Lv等[37]对野生鱼体中6种EDCs的研究结果表明双酚A及对壬基酚是含量最高的两类物质,可达 μg·g−1级别。另外,鱼胆汁对EDCs的富集能力高于其他组织,且肝脏和胆汁对EDCs的代谢和排泄影响较大[37]。Emnet等与Arya等[38-39]分别对南极沿海及美国波托马克河鱼体中的PPCPs及激素类物质进行了研究,结果表明黄体酮、右美沙芬、雌酚酮及双酚A等物质浓度明显高于其他化合物。此外,大部分的PPCPs可在鱼类组织中表现出富集能力,且相对于其他类型的生物样本,对羟基苯甲酸甲酯更易于富集在鱼体内。Chen等[40-41]以中国华南地区的鱼塘与海水养殖场为研究对象,结果显示抗生素的平均浓度范围为0.05—200 ng·g−1,磺胺甲恶唑与甲氧苄啶是幼鱼体内的主要抗生素种类,并且甲氧苄啶在鱼肉中具有生物累积性[40-41]。

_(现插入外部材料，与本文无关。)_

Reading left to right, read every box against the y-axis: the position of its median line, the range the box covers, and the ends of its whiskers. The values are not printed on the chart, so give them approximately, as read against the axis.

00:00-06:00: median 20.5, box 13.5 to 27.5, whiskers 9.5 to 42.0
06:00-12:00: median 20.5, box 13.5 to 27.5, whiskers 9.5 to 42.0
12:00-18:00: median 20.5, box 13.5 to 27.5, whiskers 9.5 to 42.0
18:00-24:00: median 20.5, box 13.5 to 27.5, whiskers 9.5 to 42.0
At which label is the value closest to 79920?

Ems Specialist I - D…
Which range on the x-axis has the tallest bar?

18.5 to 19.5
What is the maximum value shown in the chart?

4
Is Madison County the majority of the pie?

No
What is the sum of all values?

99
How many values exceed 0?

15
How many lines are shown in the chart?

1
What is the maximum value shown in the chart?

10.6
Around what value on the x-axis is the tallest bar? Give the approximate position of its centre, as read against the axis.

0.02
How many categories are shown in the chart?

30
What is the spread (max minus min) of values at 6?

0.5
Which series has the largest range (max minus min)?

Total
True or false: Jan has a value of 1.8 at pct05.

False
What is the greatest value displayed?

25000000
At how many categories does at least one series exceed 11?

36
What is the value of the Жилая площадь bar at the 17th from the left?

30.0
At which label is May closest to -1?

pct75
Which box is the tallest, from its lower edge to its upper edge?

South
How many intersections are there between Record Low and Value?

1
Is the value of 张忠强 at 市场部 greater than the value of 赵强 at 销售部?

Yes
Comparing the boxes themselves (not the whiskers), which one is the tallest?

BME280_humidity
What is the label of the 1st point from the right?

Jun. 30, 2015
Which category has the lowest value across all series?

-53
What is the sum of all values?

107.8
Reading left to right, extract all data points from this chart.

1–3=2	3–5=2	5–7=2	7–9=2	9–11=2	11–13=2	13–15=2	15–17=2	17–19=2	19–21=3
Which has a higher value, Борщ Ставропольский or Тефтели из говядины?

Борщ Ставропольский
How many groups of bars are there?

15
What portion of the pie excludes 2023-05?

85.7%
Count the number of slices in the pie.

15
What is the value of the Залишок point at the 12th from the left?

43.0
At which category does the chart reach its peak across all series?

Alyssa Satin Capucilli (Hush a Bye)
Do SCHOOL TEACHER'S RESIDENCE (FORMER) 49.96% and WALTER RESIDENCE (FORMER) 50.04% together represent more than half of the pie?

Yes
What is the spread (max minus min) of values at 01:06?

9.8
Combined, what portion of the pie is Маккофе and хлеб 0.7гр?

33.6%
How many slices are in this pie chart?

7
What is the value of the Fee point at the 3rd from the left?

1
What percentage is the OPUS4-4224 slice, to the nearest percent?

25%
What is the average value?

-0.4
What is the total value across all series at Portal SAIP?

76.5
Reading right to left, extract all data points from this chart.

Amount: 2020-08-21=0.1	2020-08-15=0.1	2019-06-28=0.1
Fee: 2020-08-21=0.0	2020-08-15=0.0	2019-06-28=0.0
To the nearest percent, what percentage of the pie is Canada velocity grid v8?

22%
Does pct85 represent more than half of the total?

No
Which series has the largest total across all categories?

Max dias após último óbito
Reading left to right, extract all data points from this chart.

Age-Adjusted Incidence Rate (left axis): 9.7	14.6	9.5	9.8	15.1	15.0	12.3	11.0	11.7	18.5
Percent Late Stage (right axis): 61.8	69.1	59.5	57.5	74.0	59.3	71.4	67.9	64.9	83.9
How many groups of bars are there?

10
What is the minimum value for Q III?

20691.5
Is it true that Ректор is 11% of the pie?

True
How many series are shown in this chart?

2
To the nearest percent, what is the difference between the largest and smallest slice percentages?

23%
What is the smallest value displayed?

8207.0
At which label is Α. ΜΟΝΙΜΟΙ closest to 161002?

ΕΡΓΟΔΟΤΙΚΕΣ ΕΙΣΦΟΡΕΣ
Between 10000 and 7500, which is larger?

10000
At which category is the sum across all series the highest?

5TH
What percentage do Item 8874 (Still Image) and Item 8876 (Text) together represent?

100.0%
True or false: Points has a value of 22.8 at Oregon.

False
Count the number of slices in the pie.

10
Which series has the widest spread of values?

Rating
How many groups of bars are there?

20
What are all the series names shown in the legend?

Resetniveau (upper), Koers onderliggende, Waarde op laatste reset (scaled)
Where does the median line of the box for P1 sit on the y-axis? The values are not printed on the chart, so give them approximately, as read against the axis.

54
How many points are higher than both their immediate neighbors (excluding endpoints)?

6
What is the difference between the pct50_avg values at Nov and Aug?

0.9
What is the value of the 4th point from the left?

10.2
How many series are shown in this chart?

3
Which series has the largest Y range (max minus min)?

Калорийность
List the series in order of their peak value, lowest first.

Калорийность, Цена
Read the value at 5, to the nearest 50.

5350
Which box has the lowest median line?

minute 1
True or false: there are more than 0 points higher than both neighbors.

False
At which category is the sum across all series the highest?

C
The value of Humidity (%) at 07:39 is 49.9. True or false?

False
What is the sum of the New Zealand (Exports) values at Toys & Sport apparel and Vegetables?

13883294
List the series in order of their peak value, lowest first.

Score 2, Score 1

Dwiyitno等在采集的所有鱼组织样本中均发现了较高浓度的二异丙基萘(<10—660 ng·g−1)、直链烷基苯(90—3900 ng·g−1)和多环芳烃(10—70 ng·g−1),该研究也表明这些物质与亚洲近海海洋渔业资源的污染有关[42]。以上研究大多是针对鱼体内单一种类污染物的含量及风险水平开展工作,缺少对未被关注污染物风险水平的评估。因此,在对常规OMPs监测的基础上,有必要充分了解新型及未知污染物对水生生物及人体健康造成的影响,从而为制定相应的管控措施提供依据。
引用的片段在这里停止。